1️⃣ “No oil, no money” – blackmail framing
(blackmail framing / simplified causality)
Excerpt:
“No oil, no money.”
Technique:
➡️ Reduces a complex geopolitical situation to a single cause–effect sentence
➡️ Uses conditional blackmail logic (“if no X → no Y”)
➡️ Presents economic dependency as a political weapon
Goal:
➡️ Trigger anger and resistance
➡️ Strengthen the enemy image (Ukraine as a “blackmailer”)
➡️ Legitimize the speaker’s position (“we will not give in”)
Effect:
➡️ “They are withholding the money → they are to blame”
➡️ Simple, memorable slogan
⚠️ Real issue:
➡️ Oil supply is not controlled by a single actor
➡️ Multi-actor system: sanctions, infrastructure, contracts
➡️ Oversimplification
2️⃣ “The people are speaking” – mass legitimization
(bandwagon / people’s voice framing)
Excerpt:
“Many people sent messages… messages like these…”
Technique:
➡️ “Many people say it” → automatic validation
➡️ The red mailbox as a symbol of “the people’s will”
➡️ Selected examples (negative, emotional messages)
Goal:
➡️ Create the illusion of majority support
➡️ Frame the narrative as the “voice of the people”
Effect:
➡️ “If many people say it → it must be true”
➡️ Easier identification for the audience
⚠️ Real issue:
➡️ Not a representative sample
➡️ Selective quoting
➡️ No proportions, no opposing views
3️⃣ Infantilization – “garden, mailbox, napping”
(soft entry / normalization framing)
Excerpt:
“We’re chatting in the garden… the red mailbox is napping”
Technique:
➡️ Friendly, everyday setting
➡️ Childlike / playful tone
➡️ Political message wrapped in a harmless context
Goal:
➡️ Lower resistance
➡️ Create the feeling: “this isn’t propaganda, just a casual talk”
Effect:
➡️ Easier acceptance
➡️ Reduced critical thinking
⚠️ Real issue:
➡️ Trivializes a serious geopolitical issue
➡️ Emotional manipulation
4️⃣ Personal attacks and ridicule
(ad hominem / ridicule framing)
Excerpt:
“Go back to playing the piano”
“Not worthy of leading a country”
Technique:
➡️ Attacks the person instead of policies
➡️ Mockery and belittling
➡️ Repeated across multiple messages
Goal:
➡️ Discredit the opponent
➡️ Trigger emotional reactions
Effect:
➡️ “Ridiculous → not worth taking seriously”
⚠️ Real issue:
➡️ No substantive argument
➡️ Does not address actual political claims
5️⃣ Foreign interference narrative
(sovereignty threat framing)
Excerpt:
“Do not interfere in Hungarian elections”
Technique:
➡️ Frames a foreign actor as a domestic political threat
➡️ Emphasizes danger to sovereignty
Goal:
➡️ Activate national emotions
➡️ Strengthen the “us vs. them” divide
Effect:
➡️ “We must defend the country”
⚠️ Real issue:
➡️ No concrete evidence of interference
➡️ Vague, undefined accusation
6️⃣ Fear + identity: “we will not become a Ukrainian colony”
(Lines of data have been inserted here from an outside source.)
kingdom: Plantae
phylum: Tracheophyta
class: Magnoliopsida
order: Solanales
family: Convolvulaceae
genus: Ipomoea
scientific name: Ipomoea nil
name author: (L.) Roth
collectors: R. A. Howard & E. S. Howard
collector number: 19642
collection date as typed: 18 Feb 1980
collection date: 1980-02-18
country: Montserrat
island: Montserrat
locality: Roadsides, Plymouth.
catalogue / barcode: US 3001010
(fear appeal / identity defense framing)
Excerpt:
“We will not become a Ukrainian colony”
Technique:
➡️ Uses a highly emotionally loaded word (“colony”)
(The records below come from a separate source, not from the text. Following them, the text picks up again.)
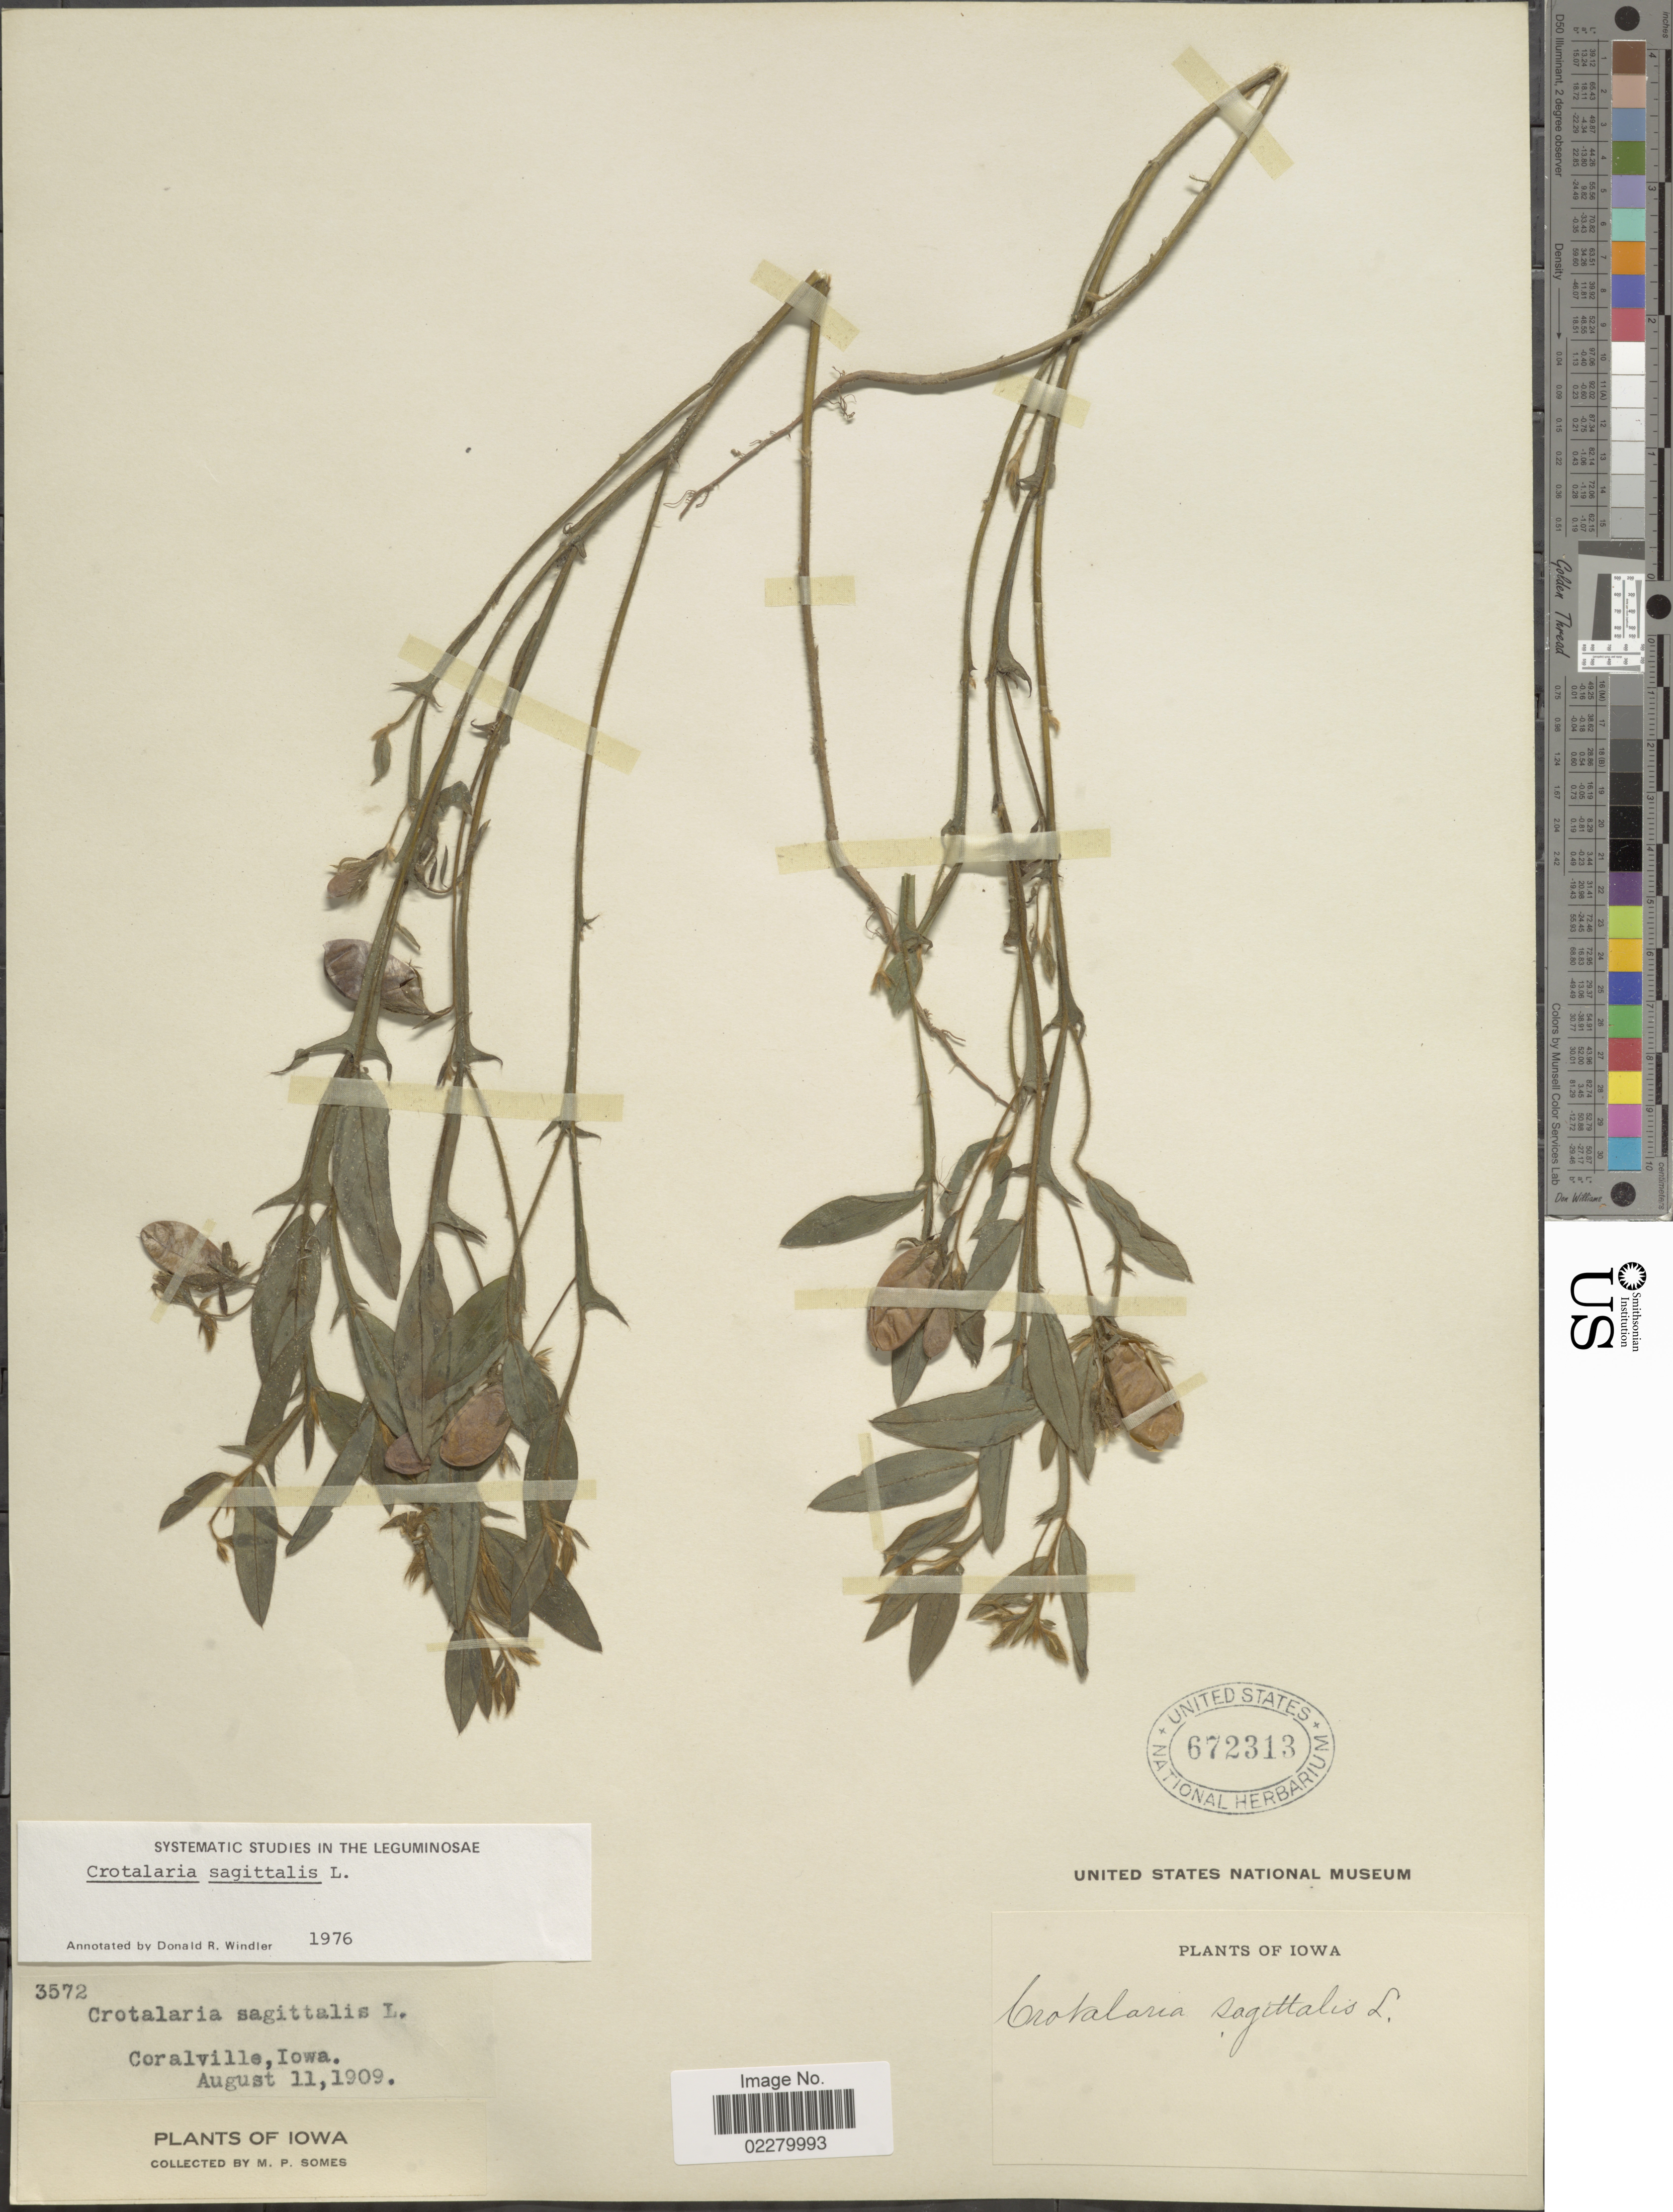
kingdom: Plantae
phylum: Tracheophyta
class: Magnoliopsida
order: Fabales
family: Fabaceae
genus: Crotalaria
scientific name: Crotalaria sagittalis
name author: L.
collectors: M. Somes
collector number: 3572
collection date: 1909-08-11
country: United States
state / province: Iowa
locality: Coralville, Iowa.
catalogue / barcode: US 672313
➡️ Suggests an existential threat
Goal:
➡️ Create fear
➡️ Mobilize national identity
Effect:
➡️ “If we don’t act → we lose the country”
⚠️ Real issue:
➡️ Not a realistic political scenario
➡️ Strongly exaggerated framing
🧠 Overall picture
This text is a classic populist propaganda mix, with multiple layers:
- Simple slogan → “no oil = no money”
- Voice of the people → mailbox + messages
- Enemy construction → Zelensky as a blackmailer
- Emotional triggers → fear + ridicule + identity
- Friendly packaging → garden, casual conversation
👉 Bottom line:
A complex energy and geopolitical issue is transformed into an emotional, simplified, and personalized narrative, where the goal is not understanding, but reinforcing a position and mobilizing the audience.